Florida does not always use the exact phrase 'food and beverage license' on agency paperwork. Searchers usually mean one of several state and local approvals.

Last reviewed May 2026. This guide is informational and is not legal advice.

Restaurant owner checking Florida food and beverage permits

Quick answer

What to know first

In Florida, 'food and beverage license' usually refers to a DBPR public food service license for restaurants, a DBPR Mobile Food Dispensing Vehicle license for food trucks, or a DBPR Division of Alcoholic Beverages and Tobacco license if alcohol is sold. The business may also need Florida sales tax registration, a local Business Tax Receipt, fire inspection, zoning approval, and county or city permits.

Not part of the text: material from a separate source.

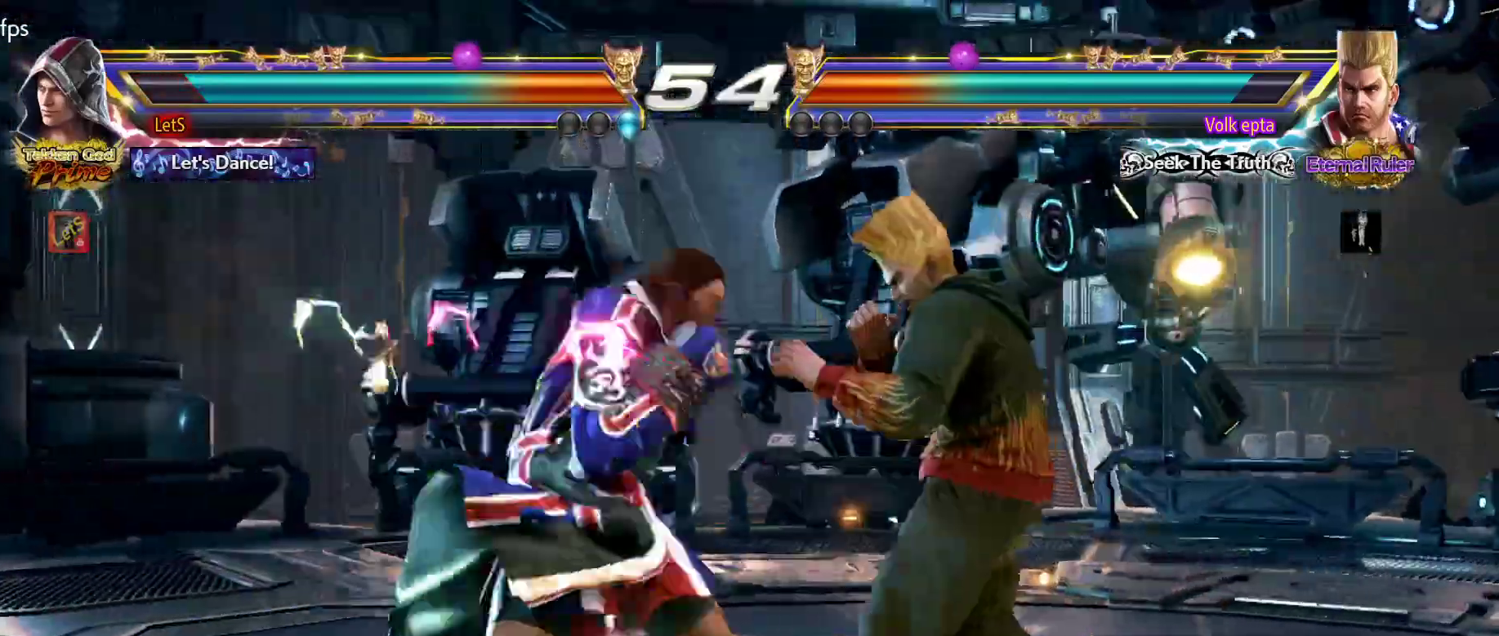
{"buttons": ["TRIANGLE"], "left_stick": "center", "right_stick": "center", "events": [[200, "SQUARE", "up"], [267, "DPAD_LEFT", "up"], [300, "TRIANGLE", "down"], [433, "TRIANGLE", "up"], [467, "TRIANGLE", "down"]]}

DBPR Hotels and Restaurants

Checklist

Permits and documents to check

Use this as a starting point, then confirm the exact requirement with the state, county, city, event, or property owner.

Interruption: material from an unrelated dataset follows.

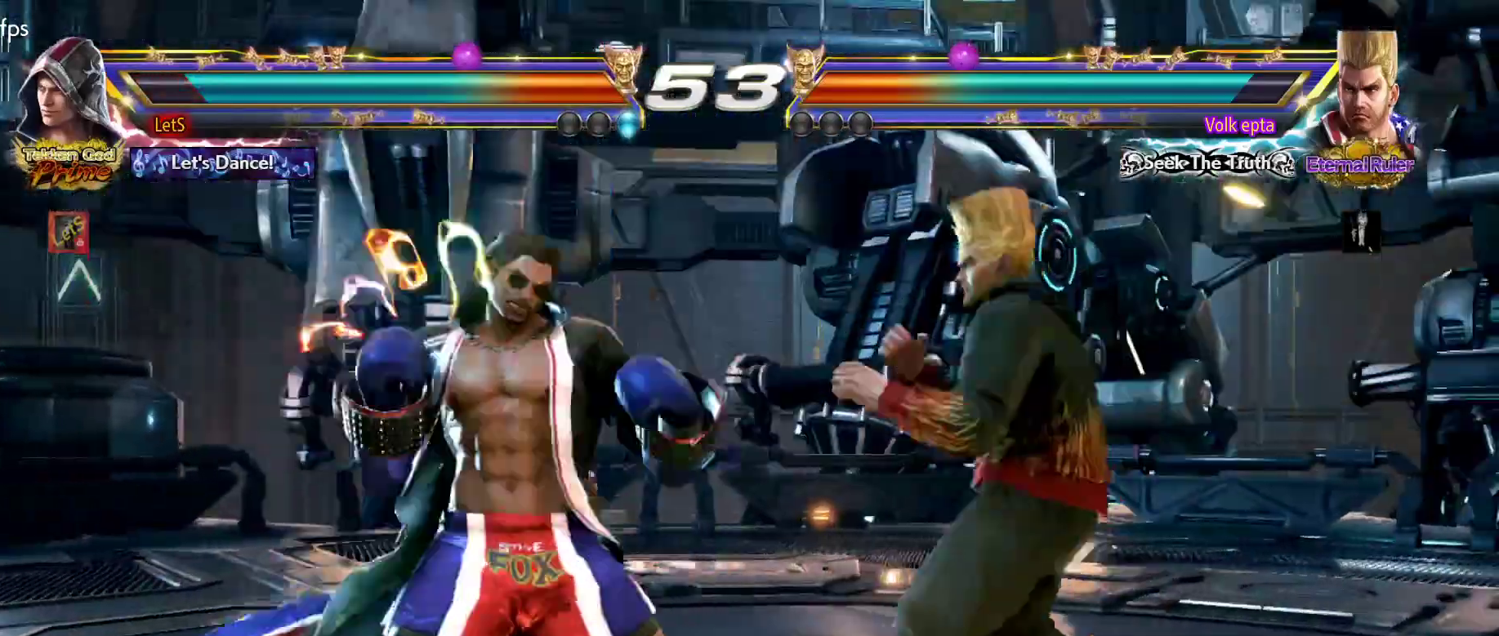
{"buttons": [], "left_stick": "center", "right_stick": "center", "events": [[67, "TRIANGLE", "up"], [133, "TRIANGLE", "down"], [200, "TRIANGLE", "up"]]}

1 DBPR Permanent Food Service or Seating Food Service license for many restaurants
2 DBPR Mobile Food Dispensing Vehicle license for many food trucks
3 DBPR ABT alcohol license if beer, wine, liquor, or special restaurant alcohol privileges apply
4 Florida Department of Revenue sales tax registration
5 County and city Business Tax Receipt or Certificate of Use
6 Fire, grease, hood, outdoor seating, sign, event, or zoning approvals when applicable

Why this gets missed

The short answer usually hides a permit stack

Restaurants and food trucks use different labels

A seated restaurant may post a DBPR food-service license, while a truck may see MFDV wording.

Alcohol is a separate track

Food service approval does not authorize alcohol sales. DBPR ABT licensing has separate classes and renewals.

Local receipts still matter

Cities and counties often use BTR, business license, local business tax receipt, Certificate of Use, or occupational license language.